You'll notice I'm forcing attribute values to be surrounded by single quotes -- don't worry about that. The case that it breaks on is if the last attribute value doesn't have anything around it.

<table width=100 border=0>

comes out of the regex replace as

<table width='100' border='0>'

with the last single quote incorrectly outside of the tag. I've confessed before that I'm not good at regex at all; I just haven't taken the time to understand everything it can do. So, I'm asking for some help adjusting the EvaluateTag regex so that it can handle this final case.

Thank you!

A: 

The first RegEx function will pass EvaluateTag the entire match, which is the entire HTML tag.

But EvaluateTag doesn't ignore the final greater-than character...

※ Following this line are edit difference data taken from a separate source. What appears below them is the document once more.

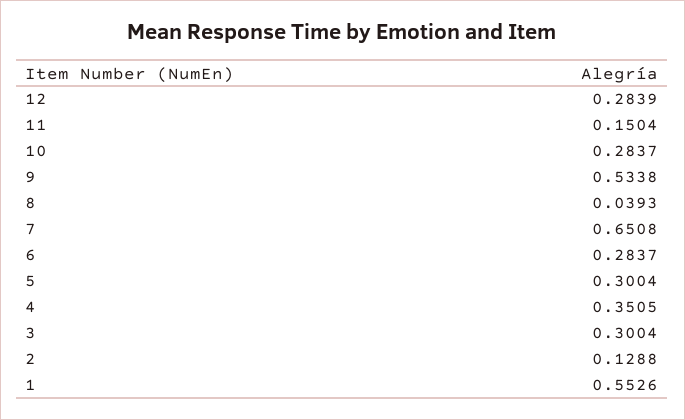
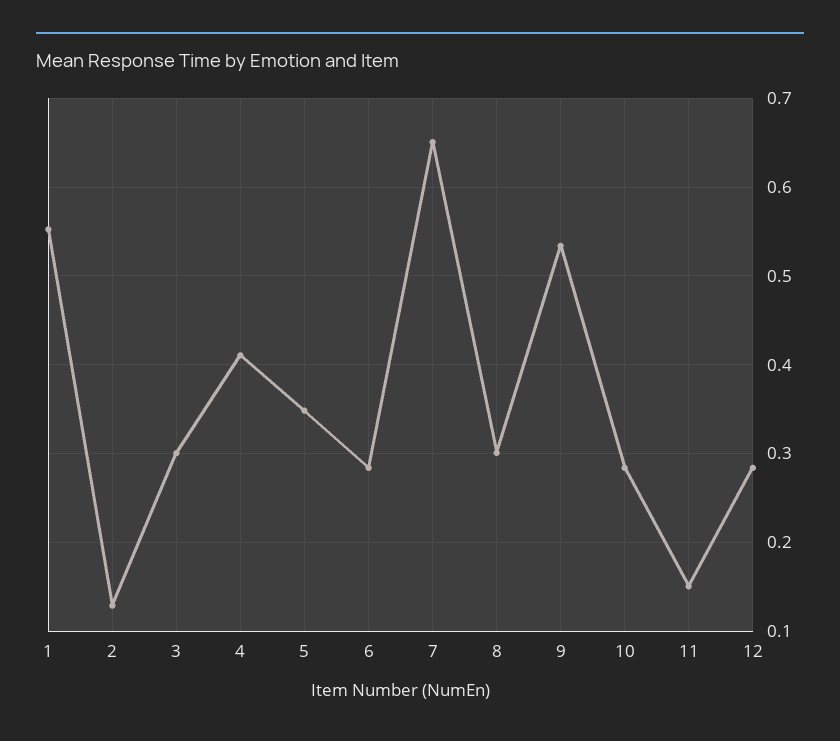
  {
    "12": 0.2839,
    "11": 0.1504,
    "10": 0.2837,
    "9": 0.5338,
-   "8": 0.0393,
+   "8": 0.3,
    "7": 0.6508,
    "6": 0.2837,
-   "5": 0.3004,
+   "5": 0.35,
-   "4": 0.3505,
+   "4": 0.41,
    "3": 0.3004,
    "2": 0.1288,
    "1": 0.5526
  }

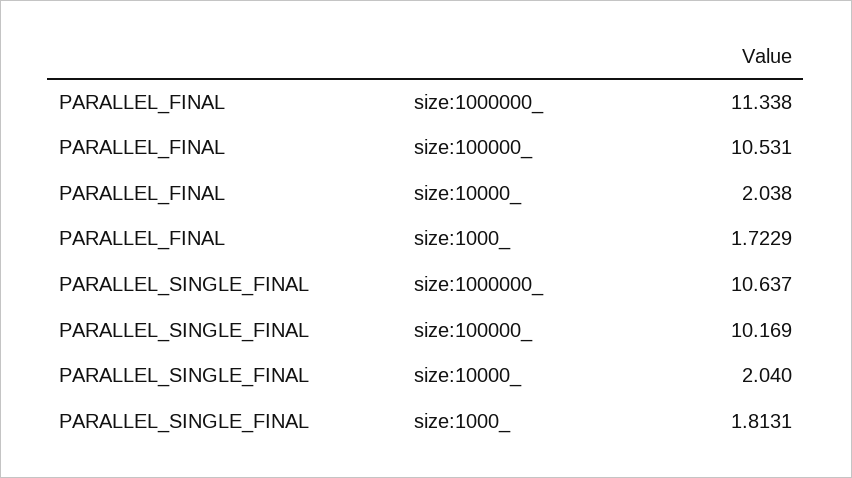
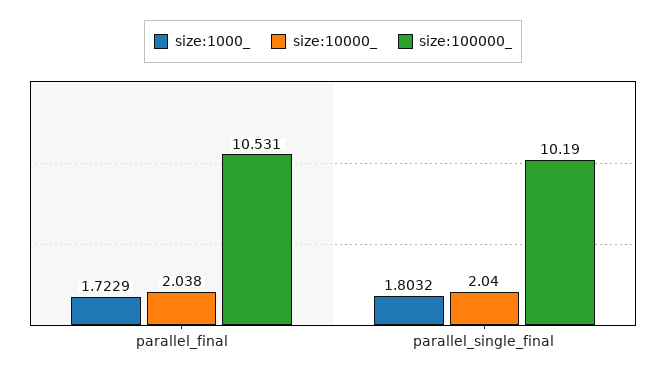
  {
-   "size:1000000_": {
-     "PARALLEL_FINAL": 11.338,
-     "PARALLEL_SINGLE_FINAL": 10.637
-   },
    "size:100000_": {
      "PARALLEL_FINAL": 10.531,
-     "PARALLEL_SINGLE_FINAL": 10.169
+     "PARALLEL_SINGLE_FINAL": 10.19
    },
    "size:10000_": {
      "PARALLEL_FINAL": 2.038,
      "PARALLEL_SINGLE_FINAL": 2.04
    },
    "size:1000_": {
      "PARALLEL_FINAL": 1.7229,
-     "PARALLEL_SINGLE_FINAL": 1.8131
+     "PARALLEL_SINGLE_FINAL": 1.8032
    }
  }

I'm afraid I haven't had enough caffeine yet to work through the entire expression, but this adjustment may work (added a greater-than in the character list):

 Private Function EvaluateTag(ByVal match As Match) As String
   Dim attributes As String = "\s*=\s*(?:(['"">])(?<g1>(?:(?!\1).)*)\1|(?<g1>\S+))"
   Return Regex.Replace(match.Value, attributes, "='$2'")
 End Function
richardtallent
That didn't quite work. Actually, it didn't have any effect at all on the original regex.
Cory Larson
A: 

richardtallent's explanation of why the regex wasn't working pointed me in the right direction. After playing around a bit, the following replacement for the EvaluateTag function seems to be working.

Can anybody see anything problematic with it? The change I made is in the last group after the pipe. Maybe it could even more simplified further?

 Private Function EvaluateTag(ByVal match As Match) As String
   Dim attributes As String = "\s*=\s*(?:(['""])(?<g1>(?:(?!\1).)*)\1|(?<g1>[^>\s]+))"
   Return Regex.Replace(match.Value, attributes, "='$2'")
 End Function

If no one responds I'll probably accept this as the answer. Thanks again!

Cory Larson